§ Description of the task
All the data should be repeated exactly. Any image in it is left out.

(Structured pose outputs)

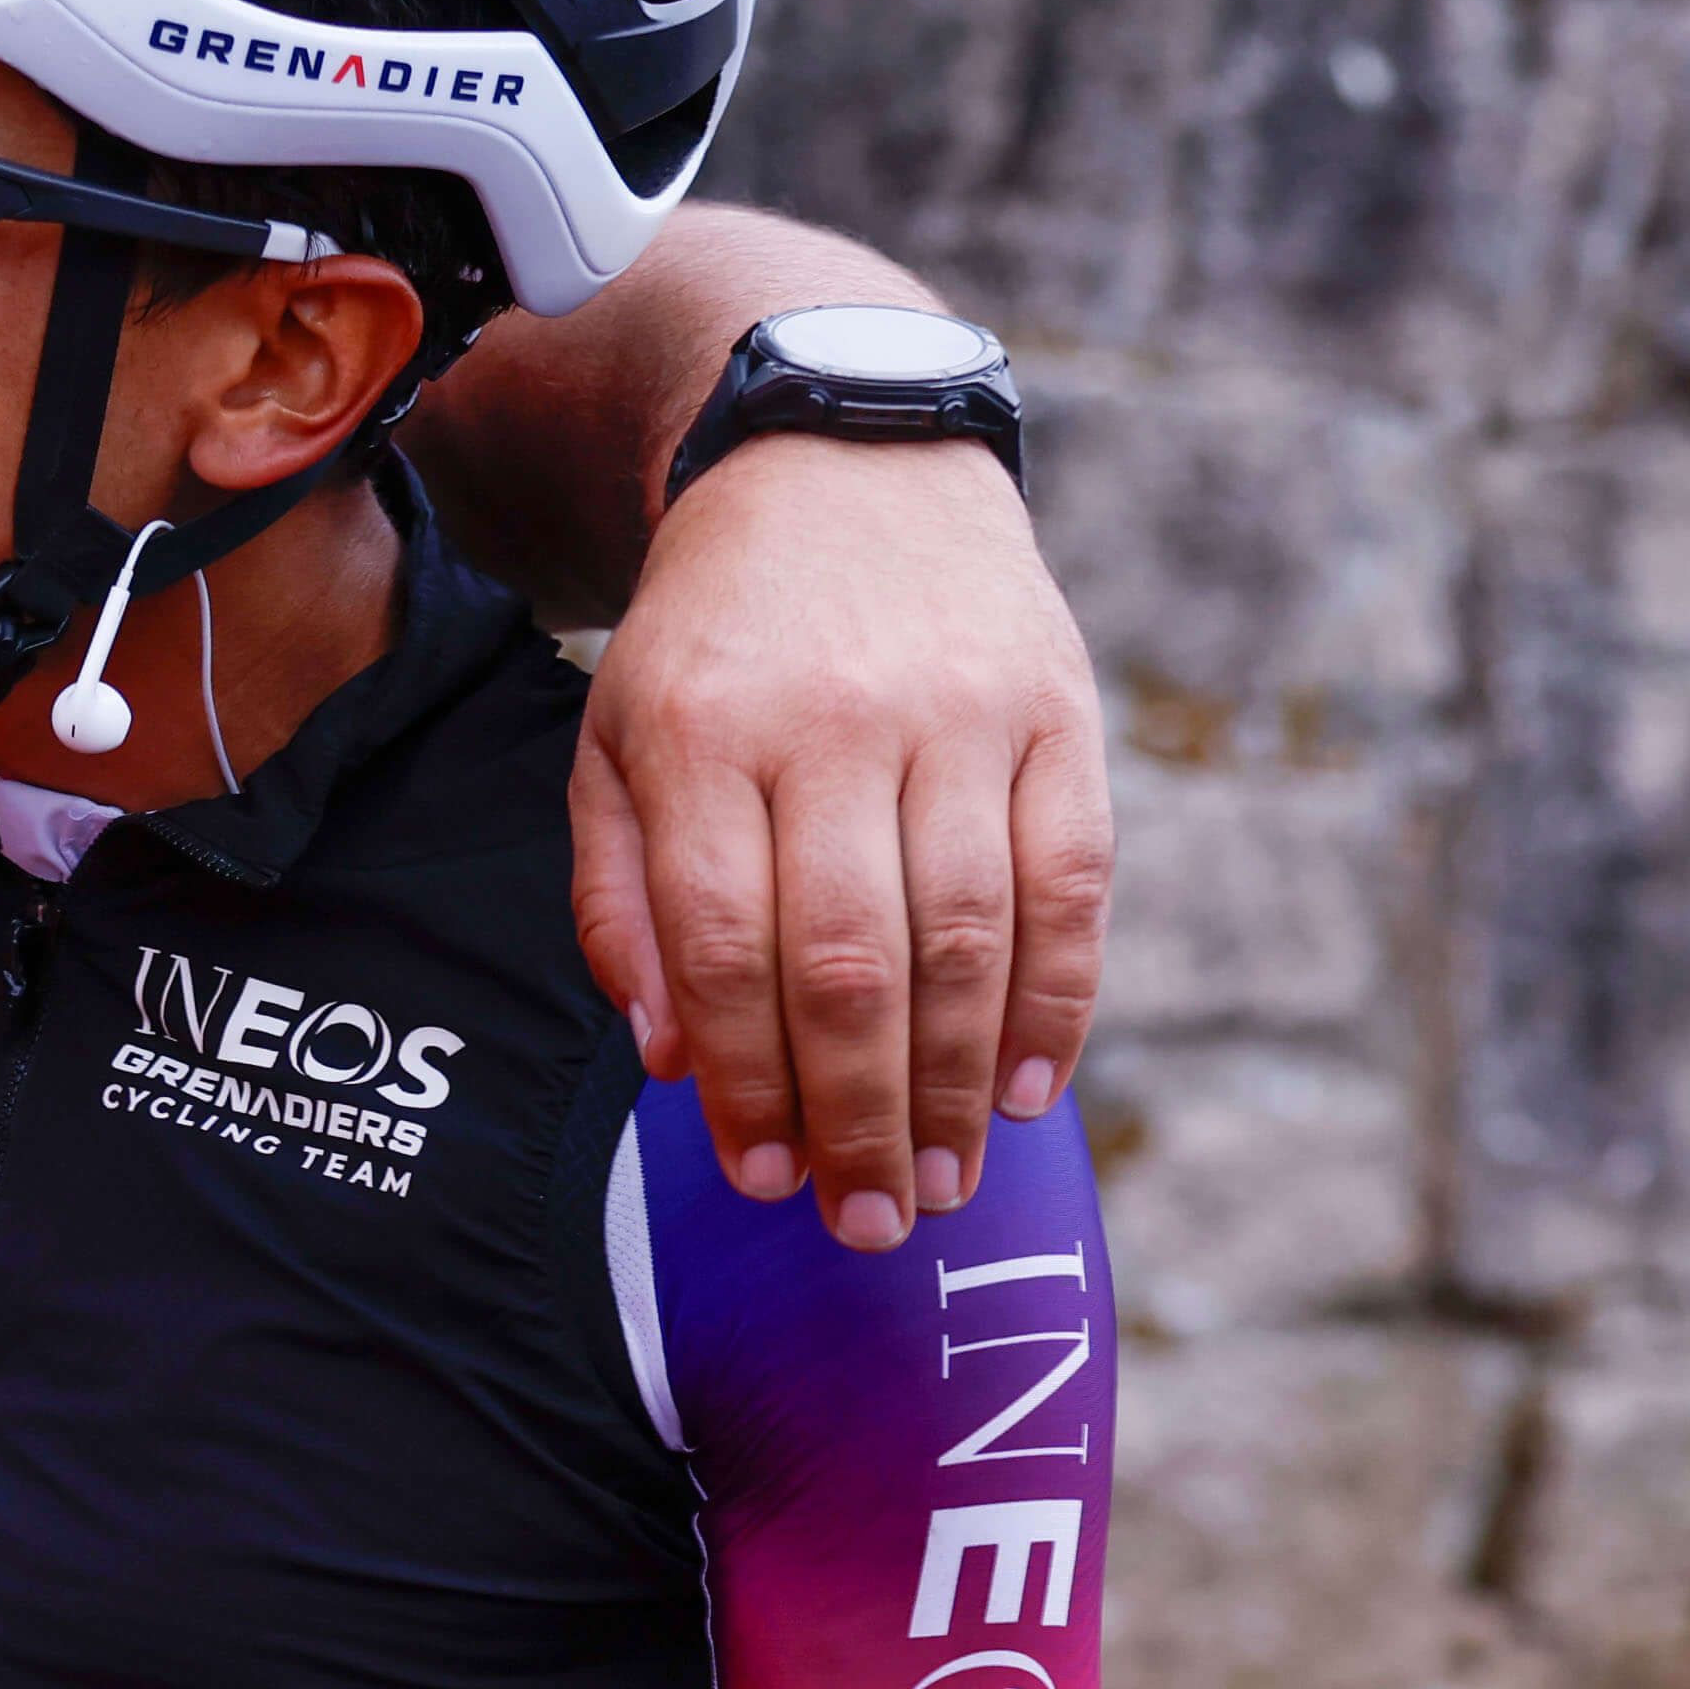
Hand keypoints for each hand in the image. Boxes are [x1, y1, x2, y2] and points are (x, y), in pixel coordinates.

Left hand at [569, 435, 1110, 1245]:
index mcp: (699, 731)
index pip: (725, 940)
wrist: (840, 464)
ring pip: (967, 933)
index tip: (761, 1178)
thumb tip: (671, 1059)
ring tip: (945, 1182)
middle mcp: (832, 720)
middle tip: (869, 1223)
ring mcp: (959, 712)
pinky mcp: (1060, 707)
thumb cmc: (712, 641)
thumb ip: (622, 897)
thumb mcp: (616, 742)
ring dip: (962, 1083)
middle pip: (851, 957)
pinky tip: (1033, 1087)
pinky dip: (1059, 997)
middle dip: (860, 1112)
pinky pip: (1073, 879)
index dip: (747, 1079)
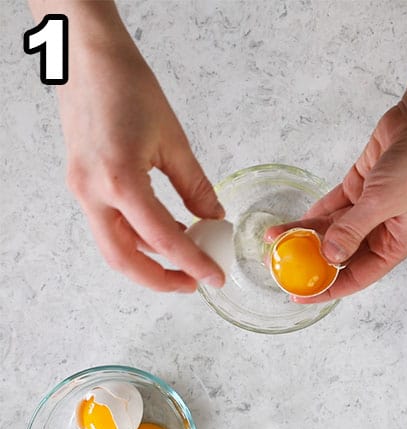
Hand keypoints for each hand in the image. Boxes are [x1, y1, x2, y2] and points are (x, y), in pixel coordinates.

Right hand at [56, 27, 223, 291]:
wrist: (87, 58)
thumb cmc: (126, 87)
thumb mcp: (173, 141)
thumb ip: (195, 187)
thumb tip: (214, 218)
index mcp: (120, 180)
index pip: (163, 239)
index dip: (193, 263)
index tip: (215, 278)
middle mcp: (92, 191)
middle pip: (123, 259)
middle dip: (160, 279)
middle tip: (195, 282)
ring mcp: (81, 188)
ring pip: (112, 245)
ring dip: (148, 260)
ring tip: (186, 259)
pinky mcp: (81, 182)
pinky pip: (108, 224)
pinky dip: (136, 237)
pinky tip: (167, 232)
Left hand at [265, 103, 406, 302]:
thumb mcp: (384, 202)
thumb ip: (354, 228)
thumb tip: (330, 255)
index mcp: (396, 244)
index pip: (358, 276)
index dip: (330, 288)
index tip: (303, 294)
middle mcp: (382, 230)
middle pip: (342, 254)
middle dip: (313, 261)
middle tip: (282, 266)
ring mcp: (370, 208)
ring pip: (333, 229)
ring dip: (307, 234)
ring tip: (278, 239)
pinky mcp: (361, 187)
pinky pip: (333, 206)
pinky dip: (315, 214)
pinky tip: (295, 221)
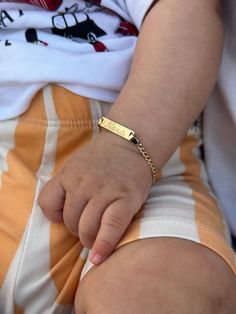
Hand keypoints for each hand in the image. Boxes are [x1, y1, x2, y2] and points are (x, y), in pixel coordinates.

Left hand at [38, 131, 151, 264]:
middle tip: (88, 226)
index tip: (65, 217)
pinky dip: (104, 245)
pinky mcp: (126, 199)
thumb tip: (60, 215)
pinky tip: (99, 256)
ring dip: (88, 239)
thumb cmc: (103, 158)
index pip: (47, 203)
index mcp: (68, 174)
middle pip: (69, 220)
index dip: (55, 215)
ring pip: (86, 228)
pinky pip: (110, 227)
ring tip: (95, 238)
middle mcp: (83, 183)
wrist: (131, 144)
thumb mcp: (76, 164)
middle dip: (76, 229)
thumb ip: (65, 185)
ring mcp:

§ Exercise result
Hand keypoints for each hand in the image. Boxes are [x1, y1, x2, y2] and points are (x, y), in pixel coordinates.

Left hand at [569, 435, 1110, 1245]:
index mcp: (699, 731)
index pip: (725, 940)
wrist: (840, 464)
ring pip: (967, 933)
index tip: (761, 1178)
thumb tip: (671, 1059)
ring tip: (945, 1182)
middle mcp: (832, 720)
middle tip: (869, 1223)
ring mcp: (959, 712)
pinky mcp: (1060, 707)
thumb cmc: (712, 641)
thumb ip: (622, 897)
thumb mcp: (616, 742)
ring dip: (962, 1083)
middle pip: (851, 957)
pinky tip: (1033, 1087)
pinky dip: (1059, 997)
middle dip: (860, 1112)
pinky pip: (1073, 879)
index dip: (747, 1079)
Hand keypoints for each hand in the image. Boxes are [x1, y1, x2, y2] and points are (x, y), in pixel coordinates.

Right hand at [56, 27, 223, 291]:
wrist: (87, 58)
thumb cmc: (126, 87)
thumb mcp: (173, 141)
thumb ip: (195, 187)
thumb tip: (214, 218)
index mcp: (120, 180)
index pip: (163, 239)
index dip: (193, 263)
index tip: (215, 278)
middle mcp: (92, 191)
middle pip: (123, 259)
middle dip: (160, 279)
middle tip: (195, 282)
ring mcp: (81, 188)
ring pip: (112, 245)
ring dip: (148, 260)
ring tip: (186, 259)
pinky mcp: (81, 182)
pinky pip: (108, 224)
pinky dip: (136, 237)
pinky tip: (167, 232)
Left hand at [265, 103, 406, 302]:
thumb mcp: (384, 202)
thumb ip: (354, 228)
thumb tip: (330, 255)
index mcp: (396, 244)
index pip: (358, 276)
index dip: (330, 288)
index tip: (303, 294)
middle mcp: (382, 230)
middle pip: (342, 254)
middle dip: (313, 261)
middle tip: (282, 266)
ring mcp: (370, 208)
ring pip: (333, 229)
ring dip: (307, 234)
ring tip: (278, 239)
pinky mcp: (361, 187)
pinky pip: (333, 206)
pinky dip: (315, 214)
pinky tip: (295, 221)
Hand keypoints for each hand in the image. Boxes are [x1, y1, x2, y2] and points are (x, y), in pixel coordinates.

Left hand at [38, 131, 151, 264]:
middle tip: (88, 226)
index tip: (65, 217)
pinky dip: (104, 245)
pinky mcp: (126, 199)
thumb tip: (60, 215)
pinky tip: (99, 256)
ring dip: (88, 239)
thumb cmc: (103, 158)
index pip: (47, 203)
index mcp: (68, 174)
middle pip: (69, 220)
index dip: (55, 215)
ring pip: (86, 228)
pinky pip: (110, 227)
ring tip: (95, 238)
middle mcp: (83, 183)
wrist: (131, 144)
thumb mcp: (76, 164)
middle dip: (76, 229)
thumb ip: (65, 185)
ring mcp:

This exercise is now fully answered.